The "termination fee" fee payable in certain circumstances as described above is equal to three years' management fees and a performance fee (if any) calculated to the date of termination. The termination fee will be entirely payable in cash.

The investment management agreement also provides that KWE must take steps reasonably necessary to allow KW Manager to nominate a number of directors to KWE's board equal to one less than the number of independent directors required for independent directors to constitute a majority of the board.

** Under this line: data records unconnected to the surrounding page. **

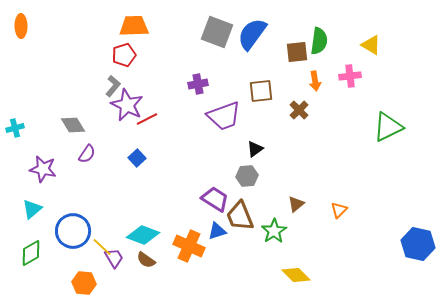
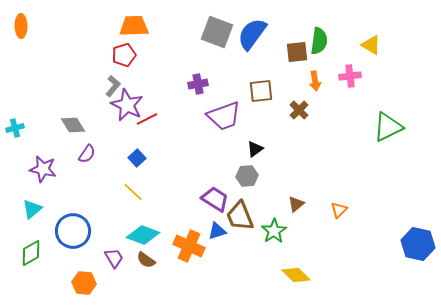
yellow line at (102, 247): moved 31 px right, 55 px up
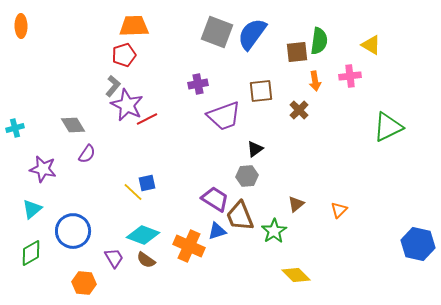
blue square at (137, 158): moved 10 px right, 25 px down; rotated 30 degrees clockwise
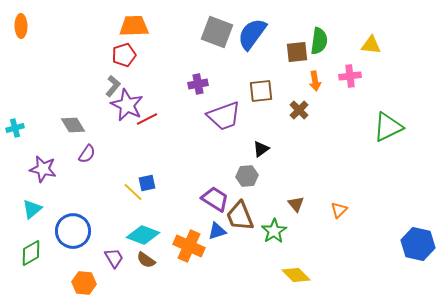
yellow triangle at (371, 45): rotated 25 degrees counterclockwise
black triangle at (255, 149): moved 6 px right
brown triangle at (296, 204): rotated 30 degrees counterclockwise
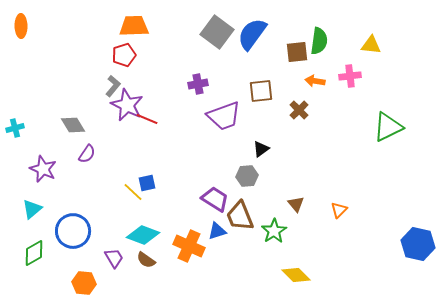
gray square at (217, 32): rotated 16 degrees clockwise
orange arrow at (315, 81): rotated 108 degrees clockwise
red line at (147, 119): rotated 50 degrees clockwise
purple star at (43, 169): rotated 12 degrees clockwise
green diamond at (31, 253): moved 3 px right
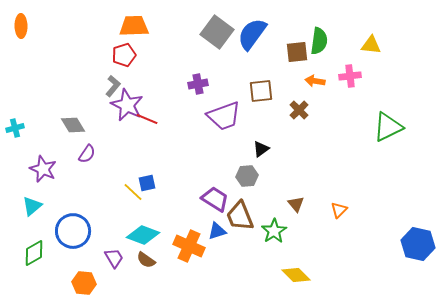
cyan triangle at (32, 209): moved 3 px up
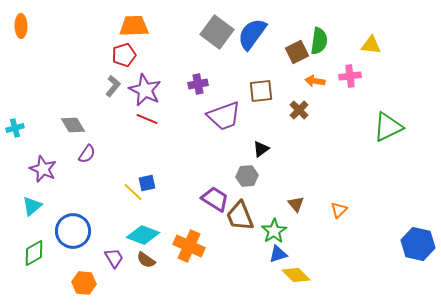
brown square at (297, 52): rotated 20 degrees counterclockwise
purple star at (127, 105): moved 18 px right, 15 px up
blue triangle at (217, 231): moved 61 px right, 23 px down
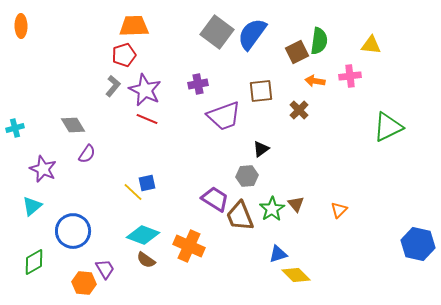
green star at (274, 231): moved 2 px left, 22 px up
green diamond at (34, 253): moved 9 px down
purple trapezoid at (114, 258): moved 9 px left, 11 px down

Pursuant to the investment management agreement, during the term of the agreement and subject to certain exceptions, KWE will be provided priority access to all real estate or real estate loan opportunities sourced by the Company in Europe that are within the parameters of KWE's investment policy. If KW Manager, on behalf of KWE, decides not to pursue such an investment opportunity, then, subject to certain exceptions, the Company cannot pursue that opportunity unless the independent directors of KWE first decide not to pursue that opportunity. The investment management agreement also provides that during the term of the investment management agreement, the Company will not act as an investment manager or adviser in Europe in relation to investments that are within the parameters of KWE's investment policy. However, these priority rules and restrictions do not apply to the following:

any dealings by the Company or certain of its affiliates in respect of any real estate or real estate loans they owned as of February 25, 2014;

the acquisition or investment, by the Company or its affiliates, of or in investment opportunities that are adjacent to any investments they owned as of February 25, 2014;

the acquisition or investment, by the Company or its affiliates, of or in any assets they have entered into a binding agreement to acquire or invest in before the date KWE's ordinary shares are admitted for trading on the London Stock Exchange's main market; or

any transactions after KW Manager has served notice of termination of the investment management agreement.

The above description of the management agreement is a summary only and is not intended to be a complete description of all of its terms.